> [課題]: 以下の抜粋で、専務理事の発言としてかぎかっこで引用されている言葉をすべて書き出してください。

思い出に残る商談「若気の至り」【メールマガジン】

前回のメルマガに引き続き、今回も約20年前の商談をご紹介します。それは、ある医療機関へのアウトソーシング提案の商談です。
その医療機関は、一日の外来患者数が1,000名強と地域では一番の医療機関でしたが、
その当時ITはほとんど導入されていませんでした。そのような状況でしたので、医療機関内で経営陣、ドクター、看護師を含めた11名の「コンピュータ導入選考委員会」が設置され、ベンダー選択のための調査や検討を進めていましたが、キーマンはドクターからも一目置かれ、陰では「天皇」と呼ばれていた当時の専務理事であることは明らかでした。

当然、競合する他社もその情報はつかんでいたので、各社が様々な手段を使って専務理事へ営業攻勢をかけていました。A社は日常交流のある地元経済団体のトップを介して専務理事に接触を始め、またB社は地元の政財界に影響力を持つ名士を通じて営業活動をしていました。そんな他社に比べて、特別なコネも人脈も政治力も無い弊社は、不利な商談であることは覚悟の上で真正面から営業活動するより方法がありませんでした。弊社の営業と技術のスタッフは、その医療機関の現場へ地道に接触し、私は医療機関の業務を理解するために医療事務の研修も受けました。

さらに、断られることを承知でキーマンである専務理事へ、直接営業すべく面会の申し込みもしました。私の予想に反して専務理事への面会は叶ったのですが、部屋に案内されても専務理事は机について仕事に没頭されており、こちらから話しかけられる雰囲気などは
まるでありませんでした。意を決して私が何か言いかけると「まだ何も決まっていない」と返答されるのみで、ただ時間だけが過ぎ、どうにも気まずくなった私は「また来ます」と伝えて初めての面会は退席しました。しかし、それでも再度、再々度と面会の申し込みは続け、話しらしい話もできないまま3度目の専務理事との面会の際、秘書の方が紅茶を出しくれたことが印象に残っています。

各社が見積提案書を提出し何日か経った後のことです。突然、専務理事が会社に寄られ
ました。「今回は選考の結果、わずかな差で相手の企業に決まりそうなので、君のところには悪いがあきらめてほしい。その代わり、数年先には病院が移転する予定なので、その時には君のところへ発注するよう努力するから。」と言われました。地道かつ真正面からの営業活動の結果、次のチャンスをもらったと考えられなくもありませんが、どうしてもこの商談を受注したい思った私は、とっさに「それは専務理事が生きていての話でしょう」と言ってしまいました。その言葉が口から出た瞬間「しまった!」と思いましたが後の祭りです。怒られるだろうと思っていましたが、専務理事の言葉は意外でした。「君の言う通りだ。もう一度提案書を持って来い。」と言われたのです。

> [元データ]:
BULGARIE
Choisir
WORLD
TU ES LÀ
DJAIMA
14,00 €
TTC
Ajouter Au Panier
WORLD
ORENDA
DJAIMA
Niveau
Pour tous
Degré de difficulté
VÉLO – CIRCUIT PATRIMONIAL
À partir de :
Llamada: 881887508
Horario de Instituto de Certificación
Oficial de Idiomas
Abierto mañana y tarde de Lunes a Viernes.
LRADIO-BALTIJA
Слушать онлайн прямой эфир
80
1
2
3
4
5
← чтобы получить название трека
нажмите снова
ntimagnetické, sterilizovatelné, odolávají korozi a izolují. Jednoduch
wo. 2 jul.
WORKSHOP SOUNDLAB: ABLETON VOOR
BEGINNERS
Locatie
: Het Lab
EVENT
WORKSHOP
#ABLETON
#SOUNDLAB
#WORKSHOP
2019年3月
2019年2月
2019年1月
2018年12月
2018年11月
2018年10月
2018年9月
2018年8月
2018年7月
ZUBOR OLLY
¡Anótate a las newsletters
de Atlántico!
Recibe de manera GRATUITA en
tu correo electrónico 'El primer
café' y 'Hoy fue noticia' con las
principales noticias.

==

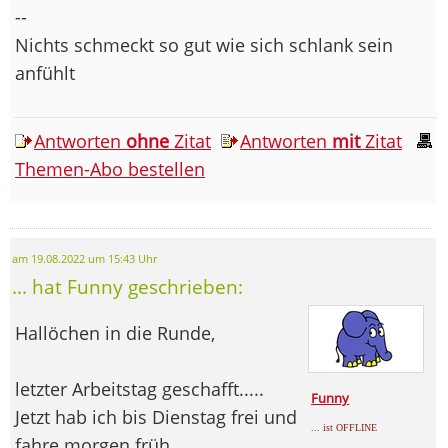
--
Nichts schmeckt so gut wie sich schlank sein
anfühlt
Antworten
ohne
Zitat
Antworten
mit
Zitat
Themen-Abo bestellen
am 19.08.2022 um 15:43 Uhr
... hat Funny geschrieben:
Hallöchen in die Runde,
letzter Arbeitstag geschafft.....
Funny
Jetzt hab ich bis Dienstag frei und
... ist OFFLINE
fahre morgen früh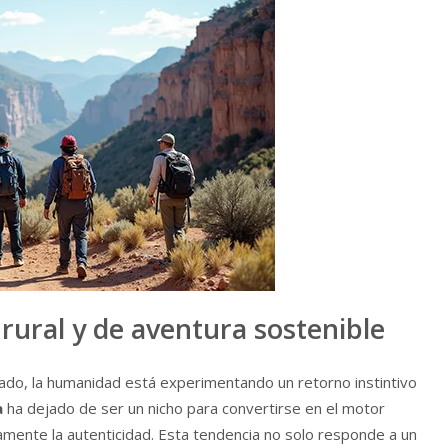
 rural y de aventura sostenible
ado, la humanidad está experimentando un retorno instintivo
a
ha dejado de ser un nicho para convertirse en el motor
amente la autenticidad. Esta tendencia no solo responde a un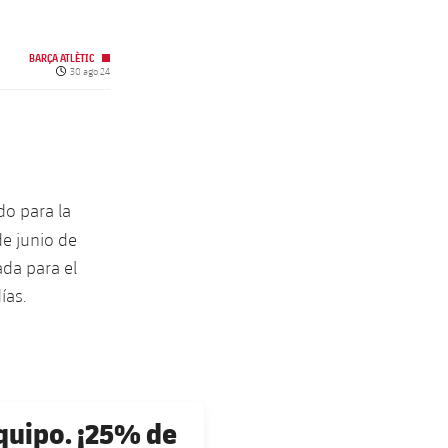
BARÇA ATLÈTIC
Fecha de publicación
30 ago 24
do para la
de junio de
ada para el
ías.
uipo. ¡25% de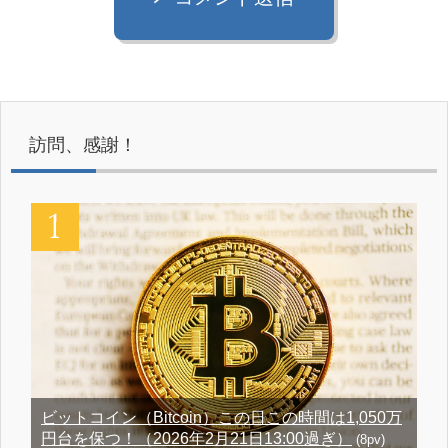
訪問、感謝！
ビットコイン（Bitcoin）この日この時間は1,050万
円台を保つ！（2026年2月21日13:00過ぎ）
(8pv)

...

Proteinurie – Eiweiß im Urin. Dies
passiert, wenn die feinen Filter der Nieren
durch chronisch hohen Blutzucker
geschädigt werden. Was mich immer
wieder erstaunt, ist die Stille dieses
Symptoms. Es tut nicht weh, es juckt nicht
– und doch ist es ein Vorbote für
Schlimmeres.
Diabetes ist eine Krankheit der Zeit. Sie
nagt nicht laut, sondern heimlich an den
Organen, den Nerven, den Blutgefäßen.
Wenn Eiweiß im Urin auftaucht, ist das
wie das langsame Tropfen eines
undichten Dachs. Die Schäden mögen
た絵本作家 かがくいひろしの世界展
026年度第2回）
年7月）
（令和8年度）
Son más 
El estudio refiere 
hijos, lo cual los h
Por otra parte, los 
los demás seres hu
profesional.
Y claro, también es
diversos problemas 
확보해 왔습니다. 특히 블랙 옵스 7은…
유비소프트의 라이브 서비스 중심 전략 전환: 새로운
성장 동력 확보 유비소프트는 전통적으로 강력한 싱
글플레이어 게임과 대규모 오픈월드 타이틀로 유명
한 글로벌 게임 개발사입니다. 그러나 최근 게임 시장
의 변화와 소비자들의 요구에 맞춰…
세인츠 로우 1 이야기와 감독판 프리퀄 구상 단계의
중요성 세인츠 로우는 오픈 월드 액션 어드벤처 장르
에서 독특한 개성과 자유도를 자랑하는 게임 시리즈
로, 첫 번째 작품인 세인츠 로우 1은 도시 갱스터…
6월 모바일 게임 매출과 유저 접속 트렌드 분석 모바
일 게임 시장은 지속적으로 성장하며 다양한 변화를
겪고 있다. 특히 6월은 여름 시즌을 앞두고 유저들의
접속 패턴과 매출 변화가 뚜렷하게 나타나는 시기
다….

> [解答]:
・「まだ何も決まっていない」
・「今回は選考の結果、わずかな差で相手の企業に決まりそうなので、君のところには悪いがあきらめてほしい。その代わり、数年先には病院が移転する予定なので、その時には君のところへ発注するよう努力するから。」
・「君の言う通りだ。もう一度提案書を持って来い。」